Montezuma's Revenge.
Squakenet

Artificial Intelligence / Machine Learning

Uber has cracked two classic ’80s video games by giving an AI algorithm a new type of memory

An algorithm that remembers previous explorations in Montezuma’s Revenge and Pitfall! could make computers and robots better at learning how to succeed in the real world.

Nov 26, 2018
Montezuma's Revenge.
Squakenet

A new kind of machine-learning algorithm just mastered a couple of throwback video games that have proved to be a big headache for AI.

Those following along will know that AI algorithms have bested the world’s top human players at the ancient, elegant strategy game Go, one of the most difficult games imaginable. But two pixelated classics from the era of 8-bit computer games—Montezuma’s Revenge and Pitfall!—have stymied AI researchers.

There’s a reason for this seeming contradiction. Although deceptively simple, both Montezuma’s Revenge and Pitfall! have been immune to mastery via reinforcement learning, a technique that’s otherwise adept at learning to conquer video games. DeepMind, a subsidiary of Alphabet focused on artificial intelligence, famously used it to develop algorithms capable of learning how to play several classic video games at an expert level. Reinforcement-learning algorithms mesh well with most games, because they tweak their behavior in response to positive feedback—the score going up. The success of the approach has generated hope that AI algorithms could teach themselves to do all sorts of useful things that are currently impossible for machines.

The problem with both Montezuma’s Revenge and Pitfall! is that there are few reliable reward signals. Both titles involve typical scenarios: protagonists explore blockish worlds filled with deadly creatures and traps. But in each case, lots of behaviors that are necessary to advance within the game do not help increase the score until much later. Ordinary reinforcement-learning algorithms usually fail to get out of the first room in Montezuma’s Revenge, and in Pitfall! they score exactly zero.

The new algorithms come from Uber’s AI research team in San Francisco, led by Jeff Clune, who is also an associate professor at the University of Wyoming. The team demonstrated a fundamentally different approach to machine learning within an environment that offers few clues to show an algorithm how it is doing.

The approach leads to some interesting practical applications, Clune and his team write in a blog post released today—for example, in robot learning. That’s because future robots will need to figure out what to do in environments that are complex and offer only a few sparse rewards.

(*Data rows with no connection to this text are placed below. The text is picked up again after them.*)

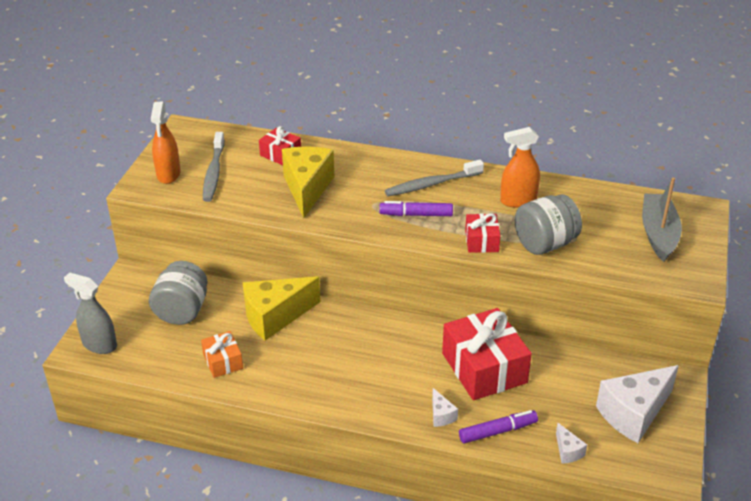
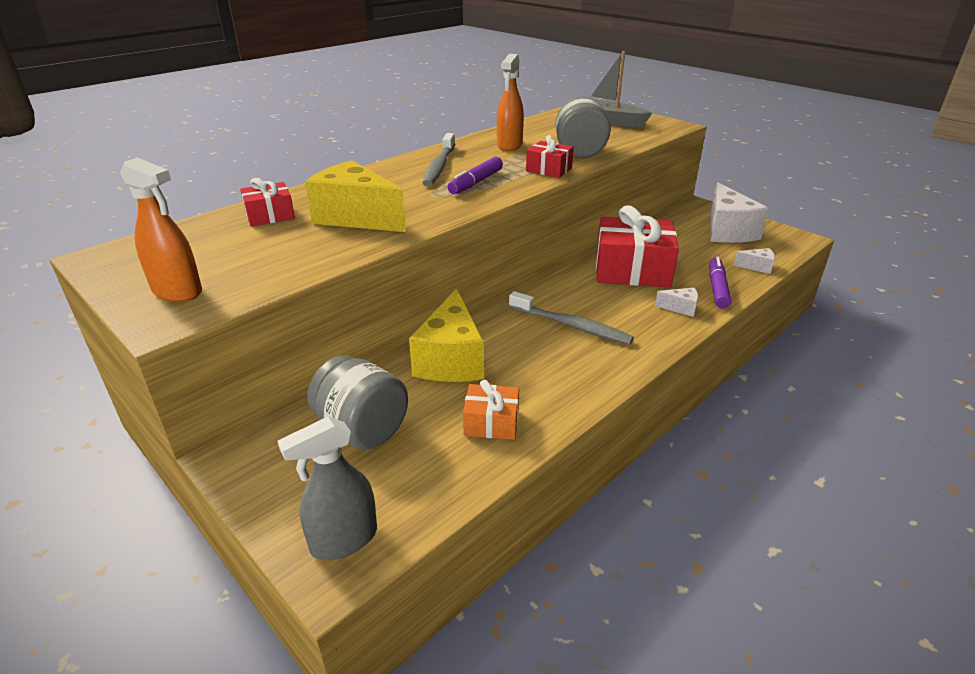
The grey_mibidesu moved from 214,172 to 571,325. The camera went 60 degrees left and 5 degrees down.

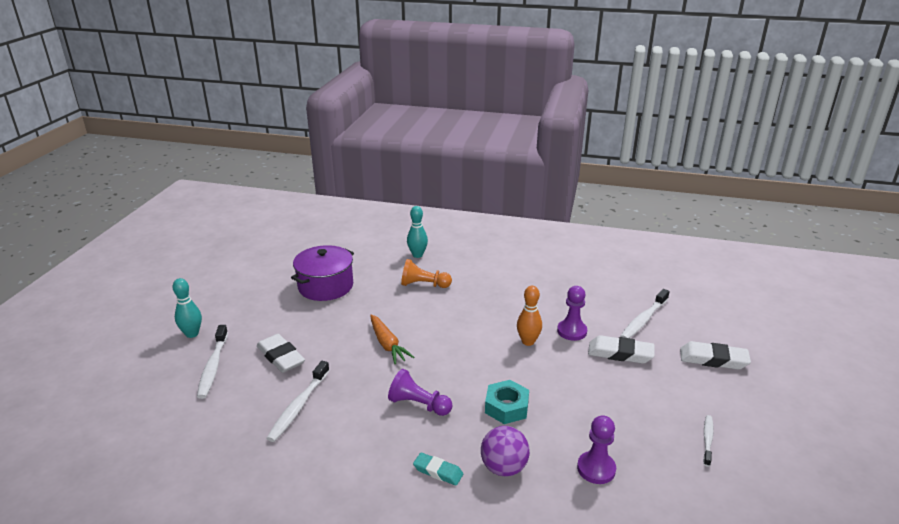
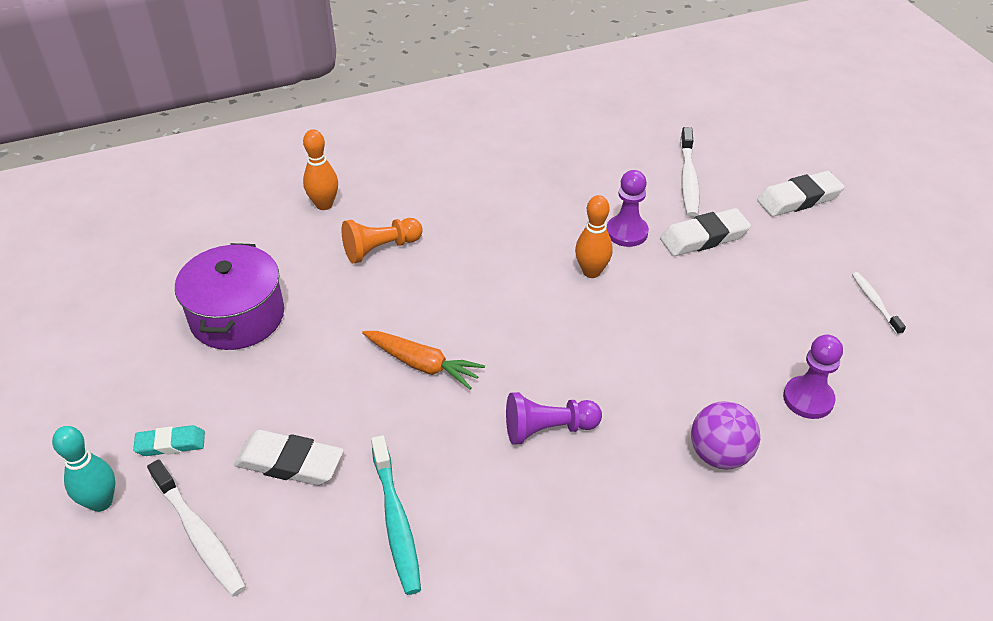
The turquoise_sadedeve at 417,255 became the orange_sadedeve at 324,204. The white_mibidesu at 299,406 became the turquoise_mibidesu at 396,521. The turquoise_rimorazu at 506,407 disappeared. The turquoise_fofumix moved from 438,471 to 171,444. The camera went 35 degrees left and 15 degrees up.

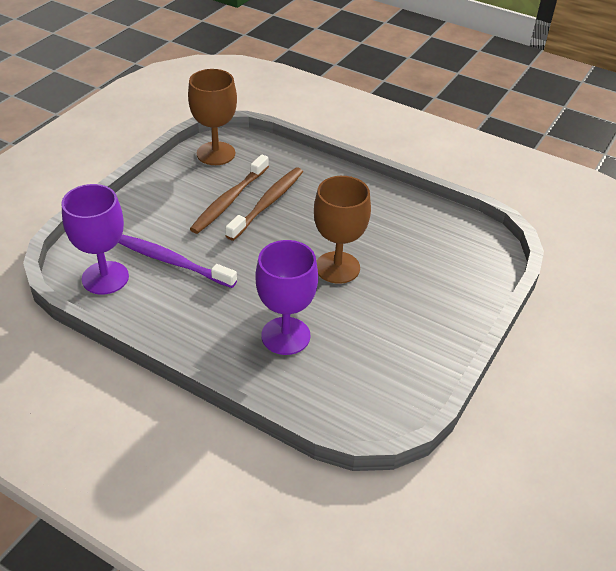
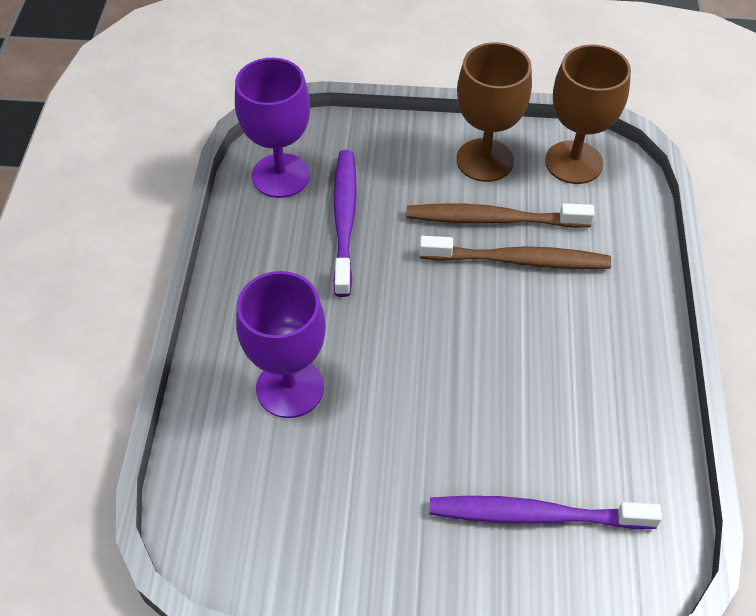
The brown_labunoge moved from 337,267 to 485,160. The purple_mibidesu at 536,515 appeared. The camera went 65 degrees right and 10 degrees up.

Uber launched its AI lab in December 2016, with the goal of making fundamental breakthroughs that could prove useful to its business. Better reinforcement-learning algorithms could ultimately prove useful for things like autonomous driving and optimizing vehicle routes.

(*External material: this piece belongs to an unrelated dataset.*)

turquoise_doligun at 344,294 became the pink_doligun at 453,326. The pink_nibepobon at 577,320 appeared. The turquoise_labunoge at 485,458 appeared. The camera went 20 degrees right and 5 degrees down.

AI researchers have typically tried to get around the issues posed by by Montezuma’s Revenge and Pitfall! by instructing reinforcement-learning algorithms to explore randomly at times, while adding rewards for exploration—what’s known as “intrinsic motivation.”

But the Uber researchers believe this fails to capture an important aspect of human curiosity. “We hypothesize that a major weakness of current intrinsic motivation algorithms is detachment,” they write. “Wherein the algorithms forget about promising areas they have visited, meaning they do not return to them to see if they lead to new states.”

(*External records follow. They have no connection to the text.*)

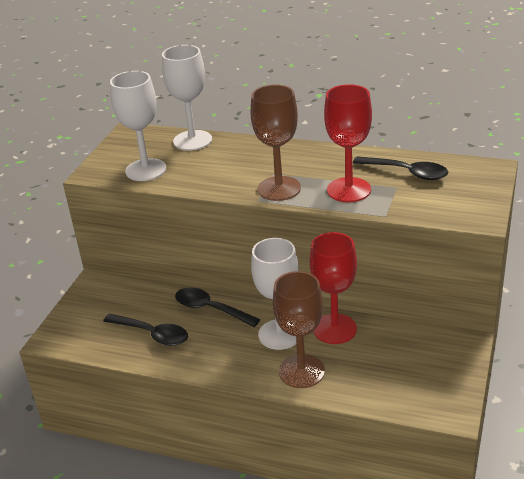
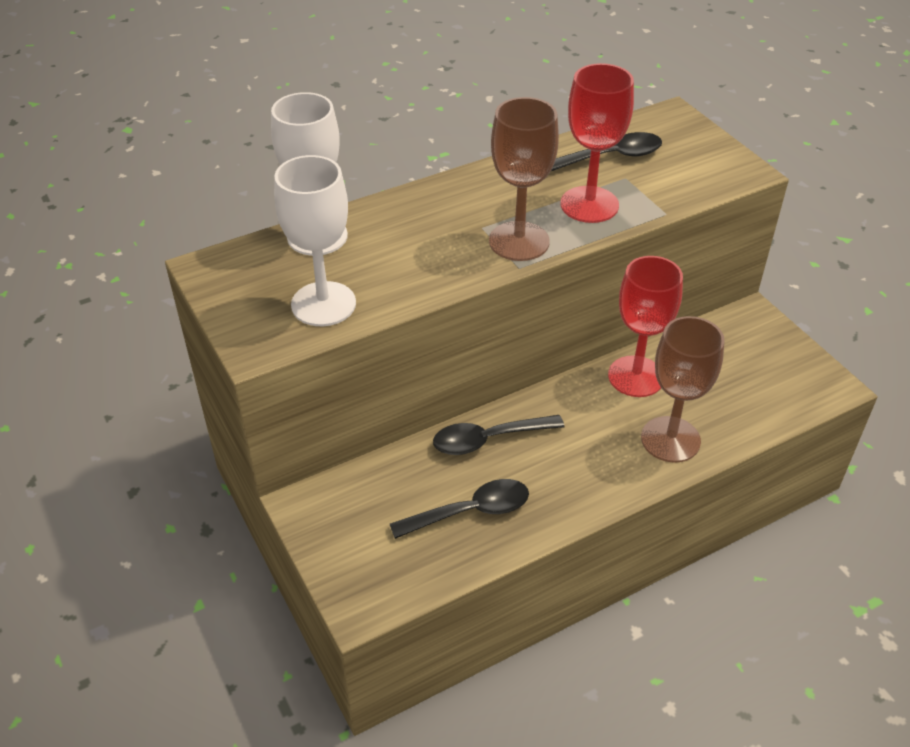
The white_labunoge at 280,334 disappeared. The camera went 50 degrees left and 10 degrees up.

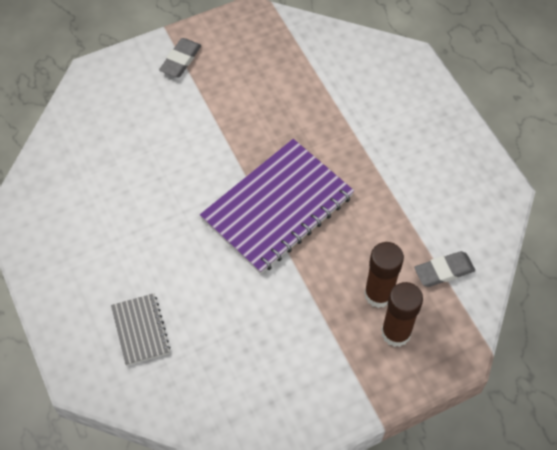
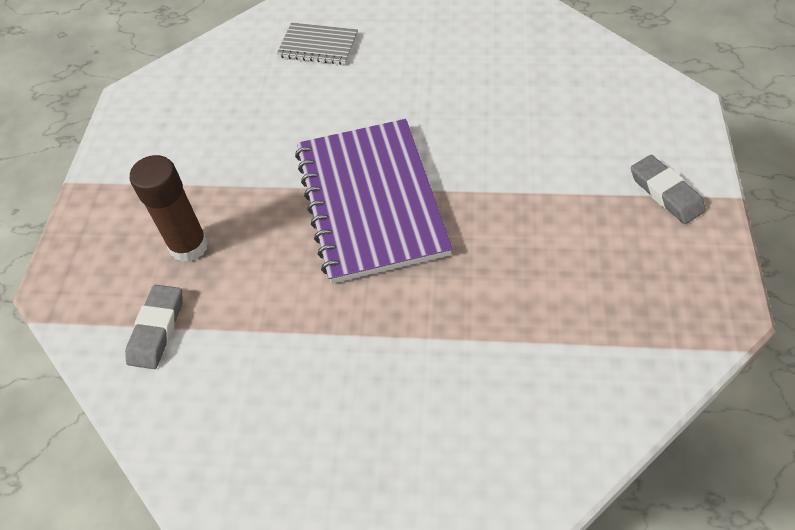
The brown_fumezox at 396,333 disappeared. The camera went 125 degrees right and 5 degrees down.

The team’s new family of reinforcement-learning algorithms, dubbed Go-Explore, remember where they have been before, and will return to a particular area or task later on to see if it might help provide better overall results. The researchers also found that adding a little bit of domain knowledge, by having human players highlight interesting or important areas, sped up the algorithms’ learning and progress by a remarkable amount. This is significant because there may be many real-world situations where you would want an algorithm and a person to work together to solve a hard task.

Their code scores an average of 400,000 points in Montezuma’s Revenge—an order of magnitude higher than the average for human experts. In Pitfall! it racks up 21,000 on average, far better than most human players.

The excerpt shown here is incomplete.